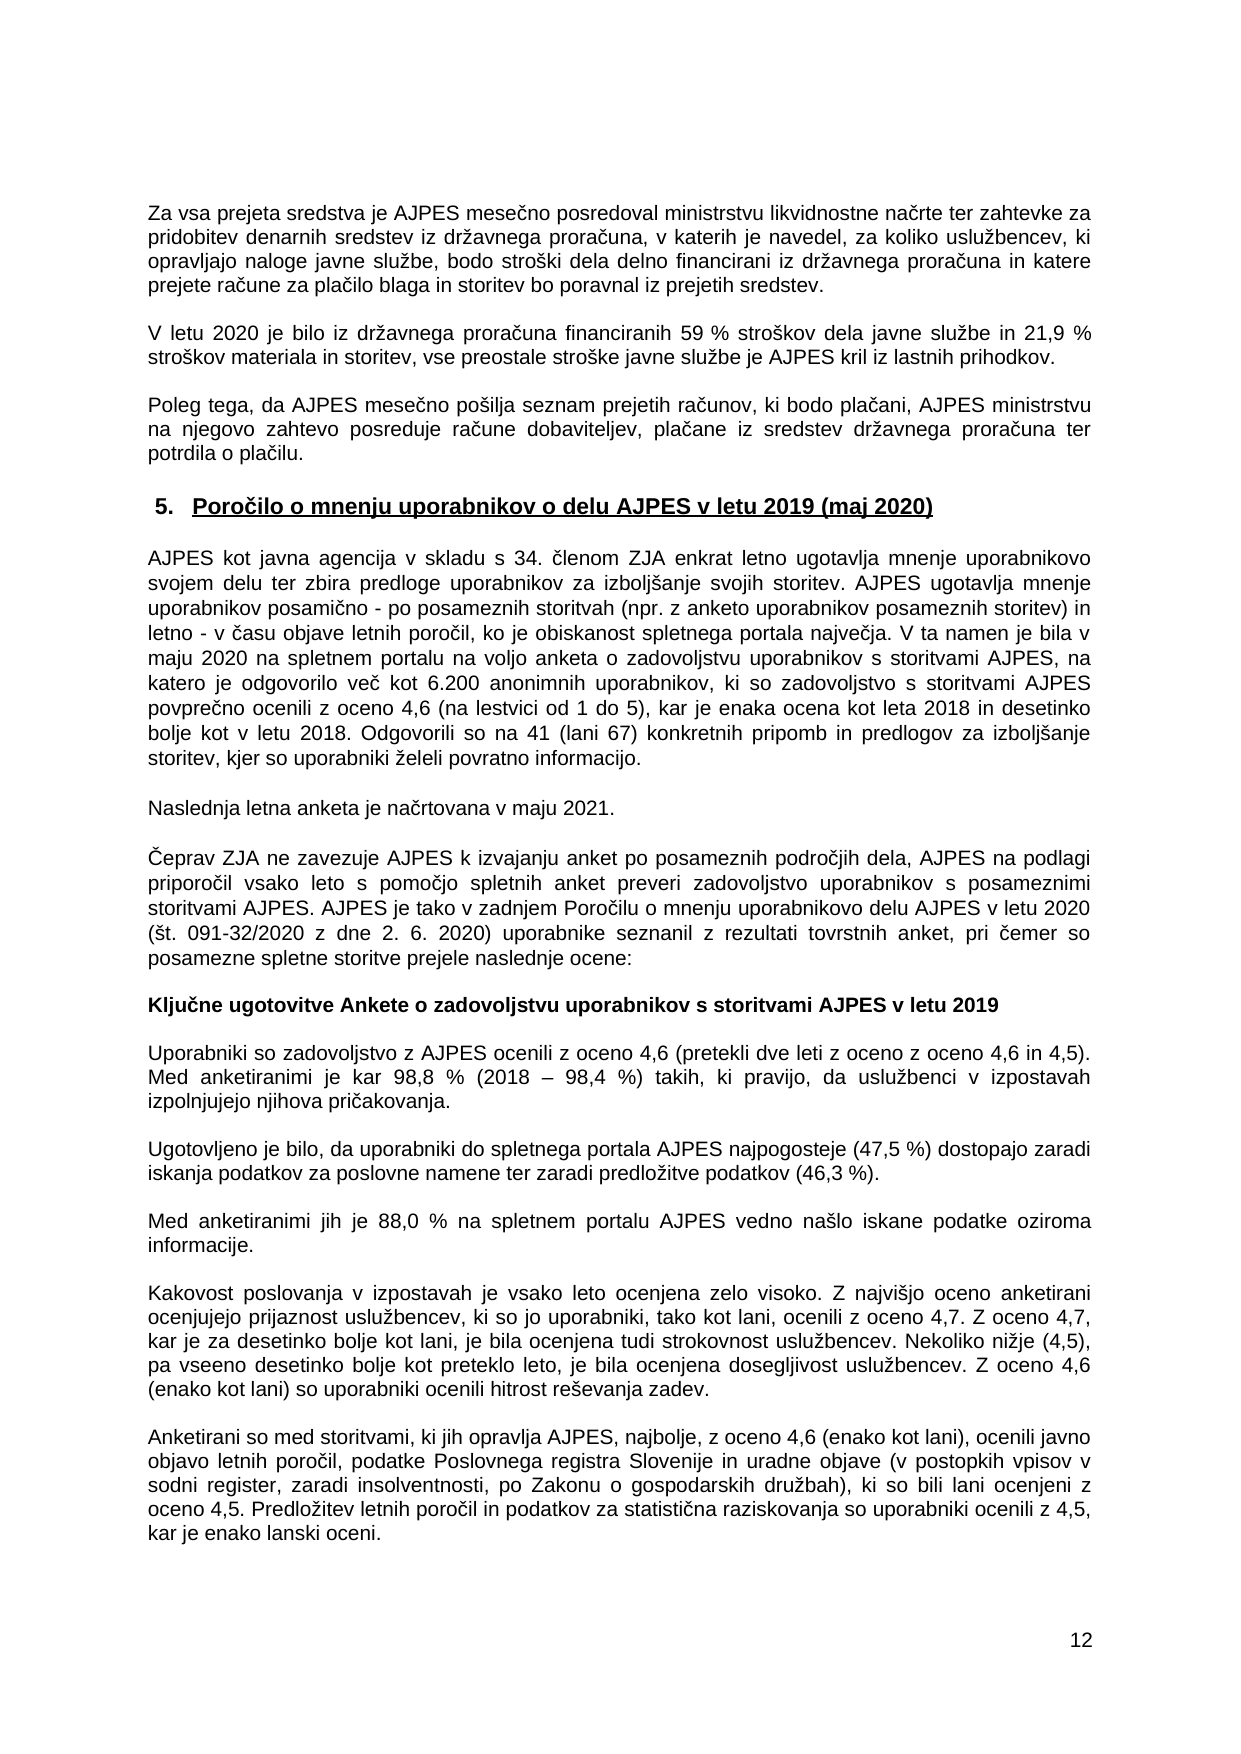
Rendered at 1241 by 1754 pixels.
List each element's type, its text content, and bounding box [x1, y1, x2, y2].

text Ugotovljeno je bilo, da uporabniki do spletnega portala AJPES najpogosteje (47,5 %) dostopajo zaradi iskanja podatkov za poslovne namene ter zaradi predložitve podatkov (46,3 %). [148, 1137, 1092, 1185]
text Ključne ugotovitve Ankete o zadovoljstvu uporabnikov s storitvami AJPES v letu 2019 [148, 993, 1092, 1017]
text Kakovost poslovanja v izpostavah je vsako leto ocenjena zelo visoko. Z najvišjo oceno anketirani ocenjujejo prijaznost uslužbencev, ki so jo uporabniki, tako kot lani, ocenili z oceno 4,7. Z oceno 4,7, kar je za desetinko bolje kot lani, je bila ocenjena tudi strokovnost uslužbencev. Nekoliko nižje (4,5), pa vseeno desetinko bolje kot preteklo leto, je bila ocenjena dosegljivost uslužbencev. Z oceno 4,6 (enako kot lani) so uporabniki ocenili hitrost reševanja zadev. [148, 1281, 1092, 1401]
text Anketirani so med storitvami, ki jih opravlja AJPES, najbolje, z oceno 4,6 (enako kot lani), ocenili javno objavo letnih poročil, podatke Poslovnega registra Slovenije in uradne objave (v postopkih vpisov v sodni register, zaradi insolventnosti, po Zakonu o gospodarskih družbah), ki so bili lani ocenjeni z oceno 4,5. Predložitev letnih poročil in podatkov za statistična raziskovanja so uporabniki ocenili z 4,5, kar je enako lanski oceni. [148, 1424, 1092, 1544]
list V letu 2020 je bilo iz državnega proračuna financiranih 59 % stroškov dela javne službe in 21,9 % stroškov materiala in storitev, vse preostale stroške javne službe je AJPES kril iz lastnih prihodkov. [148, 321, 1092, 369]
text Naslednja letna anketa je načrtovana v maju 2021. [148, 794, 1092, 819]
text Uporabniki so zadovoljstvo z AJPES ocenili z oceno 4,6 (pretekli dve leti z oceno z oceno 4,6 in 4,5). Med anketiranimi je kar 98,8 % (2018 – 98,4 %) takih, ki pravijo, da uslužbenci v izpostavah izpolnjujejo njihova pričakovanja. [148, 1041, 1092, 1113]
list Za vsa prejeta sredstva je AJPES mesečno posredoval ministrstvu likvidnostne načrte ter zahtevke za pridobitev denarnih sredstev iz državnega proračuna, v katerih je navedel, za koliko uslužbencev, ki opravljajo naloge javne službe, bodo stroški dela delno financirani iz državnega proračuna in katere prejete račune za plačilo blaga in storitev bo poravnal iz prejetih sredstev. [148, 201, 1092, 297]
text Poleg tega, da AJPES mesečno pošilja seznam prejetih računov, ki bodo plačani, AJPES ministrstvu na njegovo zahtevo posreduje račune dobaviteljev, plačane iz sredstev državnega proračuna ter potrdila o plačilu. [148, 393, 1092, 465]
list Poročilo o mnenju uporabnikov o delu AJPES v letu 2019 (maj 2020) [154, 493, 1092, 519]
text Med anketiranimi jih je 88,0 % na spletnem portalu AJPES vedno našlo iskane podatke oziroma informacije. [148, 1209, 1092, 1257]
text Čeprav ZJA ne zavezuje AJPES k izvajanju anket po posameznih področjih dela, AJPES na podlagi priporočil vsako leto s pomočjo spletnih anket preveri zadovoljstvo uporabnikov s posameznimi storitvami AJPES. AJPES je tako v zadnjem Poročilu o mnenju uporabnikovo delu AJPES v letu 2020 (št. 091-32/2020 z dne 2. 6. 2020) uporabnike seznanil z rezultati tovrstnih anket, pri čemer so posamezne spletne storitve prejele naslednje ocene: [148, 844, 1092, 969]
text AJPES kot javna agencija v skladu s 34. členom ZJA enkrat letno ugotavlja mnenje uporabnikovo svojem delu ter zbira predloge uporabnikov za izboljšanje svojih storitev. AJPES ugotavlja mnenje uporabnikov posamično - po posameznih storitvah (npr. z anketo uporabnikov posameznih storitev) in letno - v času objave letnih poročil, ko je obiskanost spletnega portala največja. V ta namen je bila v maju 2020 na spletnem portalu na voljo anketa o zadovoljstvu uporabnikov s storitvami AJPES, na katero je odgovorilo več kot 6.200 anonimnih uporabnikov, ki so zadovoljstvo s storitvami AJPES povprečno ocenili z oceno 4,6 (na lestvici od 1 do 5), kar je enaka ocena kot leta 2018 in desetinko bolje kot v letu 2018. Odgovorili so na 41 (lani 67) konkretnih pripomb in predlogov za izboljšanje storitev, kjer so uporabniki želeli povratno informacijo. [148, 544, 1092, 769]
-*-*-
All entries should be reproduced exactly; no picture belongs in the result.

[Written solution]
Rendered at 1241 by 1754 pixels.
List each element's type, its text content, and bounding box [x1, y1, x2, y2].

text Ugotovljeno je bilo, da uporabniki do spletnega portala AJPES najpogosteje (47,5 %) dostopajo zaradi iskanja podatkov za poslovne namene ter zaradi predložitve podatkov (46,3 %). [148, 1137, 1092, 1185]
text Ključne ugotovitve Ankete o zadovoljstvu uporabnikov s storitvami AJPES v letu 2019 [148, 993, 1092, 1017]
text Kakovost poslovanja v izpostavah je vsako leto ocenjena zelo visoko. Z najvišjo oceno anketirani ocenjujejo prijaznost uslužbencev, ki so jo uporabniki, tako kot lani, ocenili z oceno 4,7. Z oceno 4,7, kar je za desetinko bolje kot lani, je bila ocenjena tudi strokovnost uslužbencev. Nekoliko nižje (4,5), pa vseeno desetinko bolje kot preteklo leto, je bila ocenjena dosegljivost uslužbencev. Z oceno 4,6 (enako kot lani) so uporabniki ocenili hitrost reševanja zadev. [148, 1281, 1092, 1401]
text Anketirani so med storitvami, ki jih opravlja AJPES, najbolje, z oceno 4,6 (enako kot lani), ocenili javno objavo letnih poročil, podatke Poslovnega registra Slovenije in uradne objave (v postopkih vpisov v sodni register, zaradi insolventnosti, po Zakonu o gospodarskih družbah), ki so bili lani ocenjeni z oceno 4,5. Predložitev letnih poročil in podatkov za statistična raziskovanja so uporabniki ocenili z 4,5, kar je enako lanski oceni. [148, 1424, 1092, 1544]
list V letu 2020 je bilo iz državnega proračuna financiranih 59 % stroškov dela javne službe in 21,9 % stroškov materiala in storitev, vse preostale stroške javne službe je AJPES kril iz lastnih prihodkov. [148, 321, 1092, 369]
text Naslednja letna anketa je načrtovana v maju 2021. [148, 794, 1092, 819]
text Uporabniki so zadovoljstvo z AJPES ocenili z oceno 4,6 (pretekli dve leti z oceno z oceno 4,6 in 4,5). Med anketiranimi je kar 98,8 % (2018 – 98,4 %) takih, ki pravijo, da uslužbenci v izpostavah izpolnjujejo njihova pričakovanja. [148, 1041, 1092, 1113]
list Za vsa prejeta sredstva je AJPES mesečno posredoval ministrstvu likvidnostne načrte ter zahtevke za pridobitev denarnih sredstev iz državnega proračuna, v katerih je navedel, za koliko uslužbencev, ki opravljajo naloge javne službe, bodo stroški dela delno financirani iz državnega proračuna in katere prejete račune za plačilo blaga in storitev bo poravnal iz prejetih sredstev. [148, 201, 1092, 297]
text Poleg tega, da AJPES mesečno pošilja seznam prejetih računov, ki bodo plačani, AJPES ministrstvu na njegovo zahtevo posreduje račune dobaviteljev, plačane iz sredstev državnega proračuna ter potrdila o plačilu. [148, 393, 1092, 465]
list Poročilo o mnenju uporabnikov o delu AJPES v letu 2019 (maj 2020) [154, 493, 1092, 519]
text Med anketiranimi jih je 88,0 % na spletnem portalu AJPES vedno našlo iskane podatke oziroma informacije. [148, 1209, 1092, 1257]
text Čeprav ZJA ne zavezuje AJPES k izvajanju anket po posameznih področjih dela, AJPES na podlagi priporočil vsako leto s pomočjo spletnih anket preveri zadovoljstvo uporabnikov s posameznimi storitvami AJPES. AJPES je tako v zadnjem Poročilu o mnenju uporabnikovo delu AJPES v letu 2020 (št. 091-32/2020 z dne 2. 6. 2020) uporabnike seznanil z rezultati tovrstnih anket, pri čemer so posamezne spletne storitve prejele naslednje ocene: [148, 844, 1092, 969]
text AJPES kot javna agencija v skladu s 34. členom ZJA enkrat letno ugotavlja mnenje uporabnikovo svojem delu ter zbira predloge uporabnikov za izboljšanje svojih storitev. AJPES ugotavlja mnenje uporabnikov posamično - po posameznih storitvah (npr. z anketo uporabnikov posameznih storitev) in letno - v času objave letnih poročil, ko je obiskanost spletnega portala največja. V ta namen je bila v maju 2020 na spletnem portalu na voljo anketa o zadovoljstvu uporabnikov s storitvami AJPES, na katero je odgovorilo več kot 6.200 anonimnih uporabnikov, ki so zadovoljstvo s storitvami AJPES povprečno ocenili z oceno 4,6 (na lestvici od 1 do 5), kar je enaka ocena kot leta 2018 in desetinko bolje kot v letu 2018. Odgovorili so na 41 (lani 67) konkretnih pripomb in predlogov za izboljšanje storitev, kjer so uporabniki želeli povratno informacijo. [148, 544, 1092, 769]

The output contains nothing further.